What got me thinking about freedom was all this talk about energy independence and the financial problems being encountered by General Motors. Those on the right decry any mention of driving smaller, more effecient vehicles as infringing on their personal freedom to drive whatever they wish to drive. Those on the right similarly scoff at the suggestion of turning down your thermostat, putting on a sweater and making sure your tires are properly inflated as attempts to control the way they live. Senator Tom Coburn of Oklahoma seems to have captured this right wing view of freedom when he asks this rather amazing question, “But what if I want to drive a gas guzzler?”
Any idea that not driving a gas guzzler because it is better for the environment and better for the economy and potentially frees us from fighting wars of choice in oil rich Middle Eastern countries all take a backseat to Tom Coburn's idea of freedom which is summed up by his asinine quote.
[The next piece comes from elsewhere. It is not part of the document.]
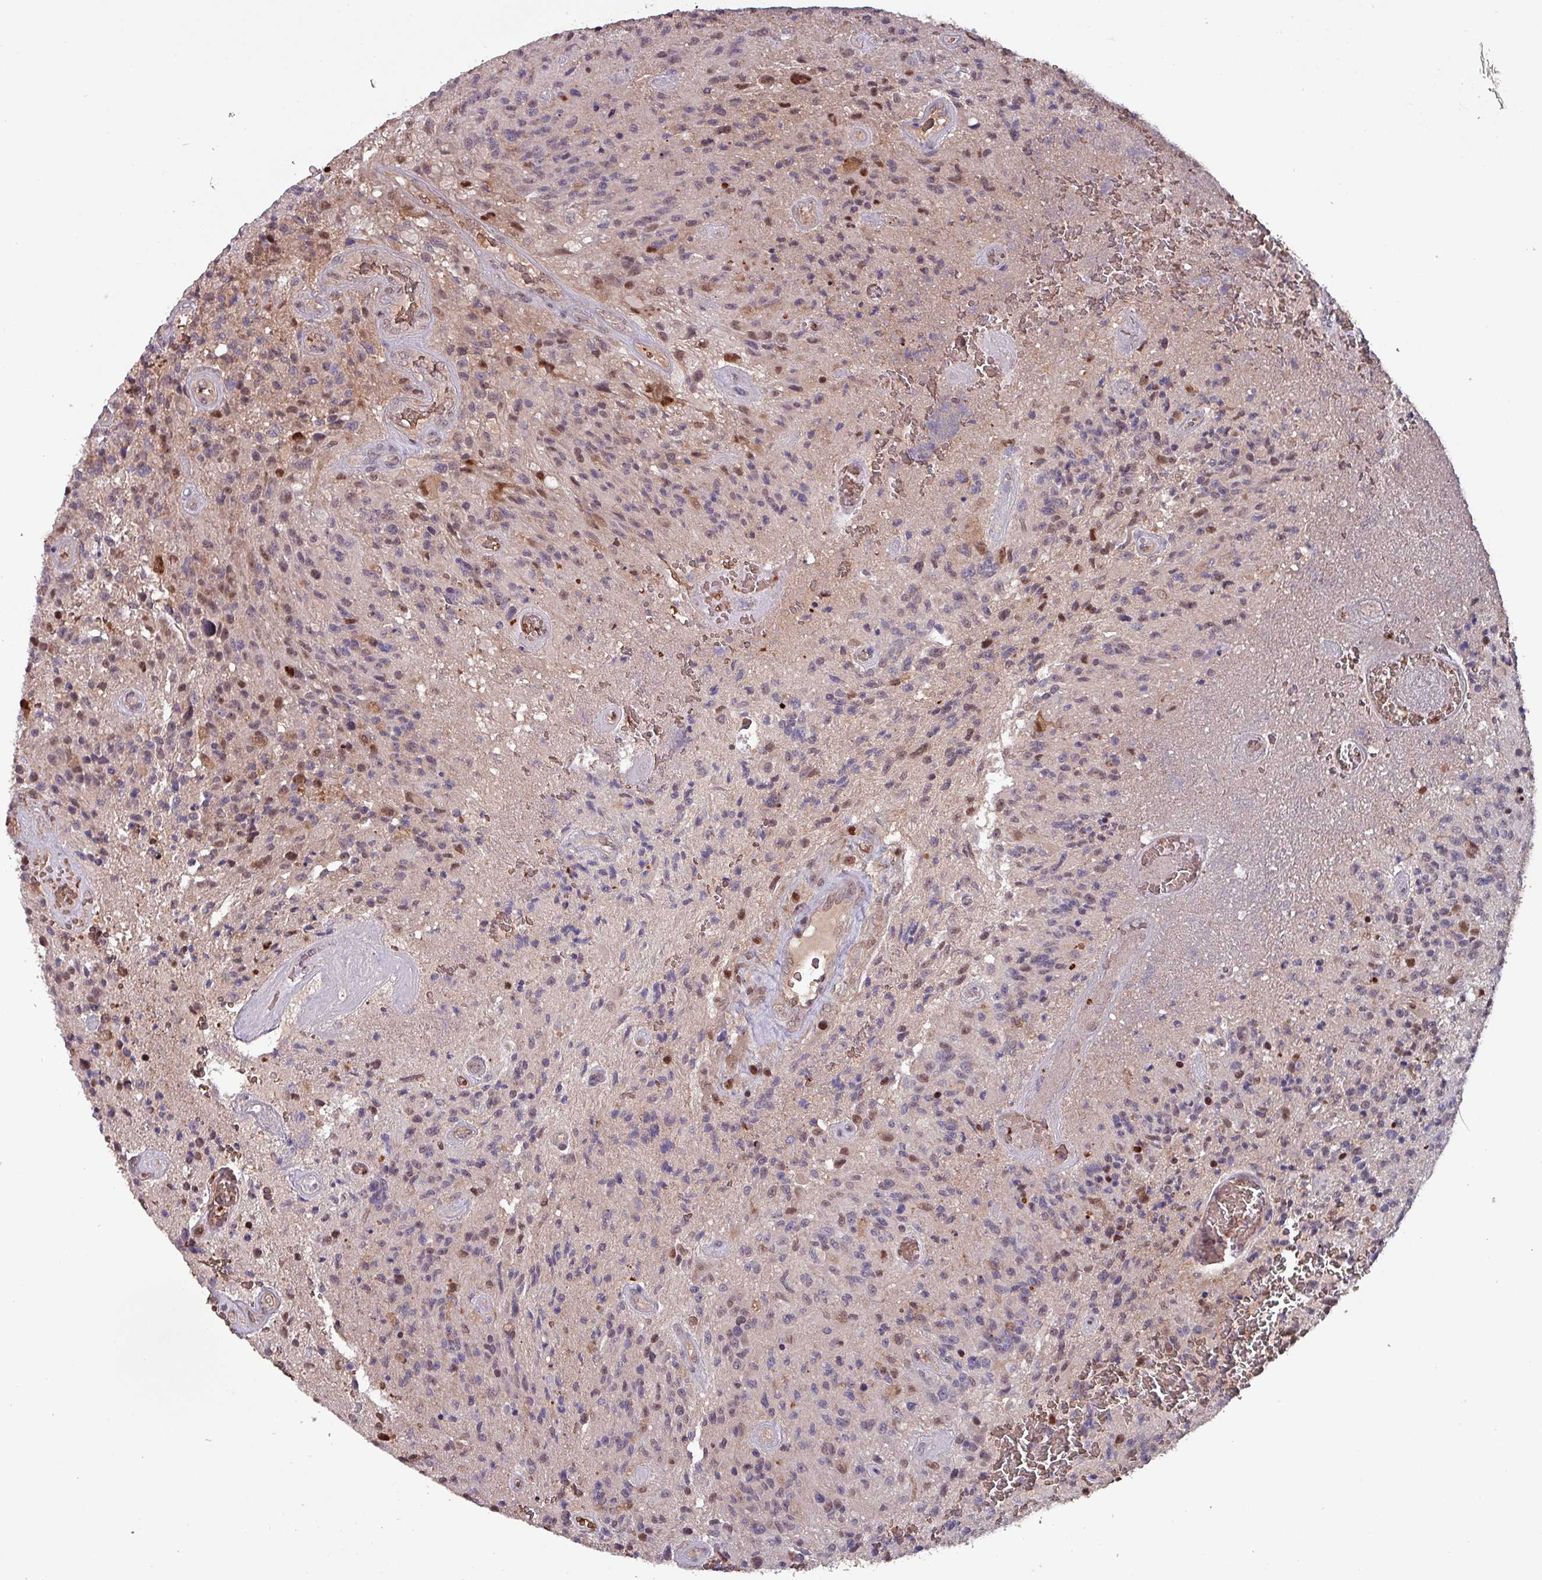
{"staining": {"intensity": "moderate", "quantity": "<25%", "location": "nuclear"}, "tissue": "glioma", "cell_type": "Tumor cells", "image_type": "cancer", "snomed": [{"axis": "morphology", "description": "Normal tissue, NOS"}, {"axis": "morphology", "description": "Glioma, malignant, High grade"}, {"axis": "topography", "description": "Cerebral cortex"}], "caption": "Tumor cells show low levels of moderate nuclear staining in approximately <25% of cells in human malignant glioma (high-grade).", "gene": "PSMB8", "patient": {"sex": "male", "age": 56}}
OK. Well at least we know how the right generally and Tom Coburn specifically define freedom. Maybe not.
It seems Senator Coburn's idea of freedom only extends to the right to drive a gas guzzler and not the right to use tobacco.
“What we should be doing is banning tobacco,” Coburn said in a recent Senate floor speech he gave during a debate on a tobacco regulation bill. “Nobody up here has the courage to do that. It is a big business. There are millions of Americans who are addicted to nicotine. And even if they are not addicted to the nicotine, they are addicted to the habit.”
Coburn makes a good point, but why is tobacco to be outlawed while Hummer's that get 10 mpg are to be protected as some form of free speech or freedom of expression? Coburn goes on to profess his concern for the health of Americans.
“If we really want to make a difference in health and we want to eliminate dependence on tobacco, what we have to do is to stop the addiction.”
Another good point from the Senator, but as President Bush famously said as a country we are addicted to oil, so why not fight that addiction with the same common sense approach he is advocating to fight nicotine addiction?
This paradox between freedom and the public good is one that is not easily resolved. It is not only Senator Coburn or Republicans who seem to have difficulty deciding what freedom is, but this example served to illustrate my point and that is why I used it. I will continue to explore the idea of freedom on this blog in the future.
As you can probably tell from my blog roll I am a Liberal Democrat living in South Dakota. The reason I was moved to start this blog was really as an outlet for my frustrations. Over the last couple of years I have grown very weary of people like Rush Limbaugh and Sean Hannity and Glenn Beck making wild and false accusations against anyone who disagrees with them and then ginning up their unthinking, unquestioning followers to act in reckless and irresponsible ways. The name of this blog comes from a quote by Thomas Jefferson regarding religion "Question with boldness even the existence of a God; because, if there be one, he must more approve of the homage of reason, than that of blind-folded fear." It seems to me that we should question with boldness not only the existence of God, but everything we hear and read. While this goal may be unattainable I believe it is the only way to experience true freedom. I have no idea if anyone will ever read this blog and I really don't care if anyone does.
I have left comments open to anyone who may actually read my rantings and want to comment, I only ask that we all treat each other with respect, afterall we are not the floor of United States Senate.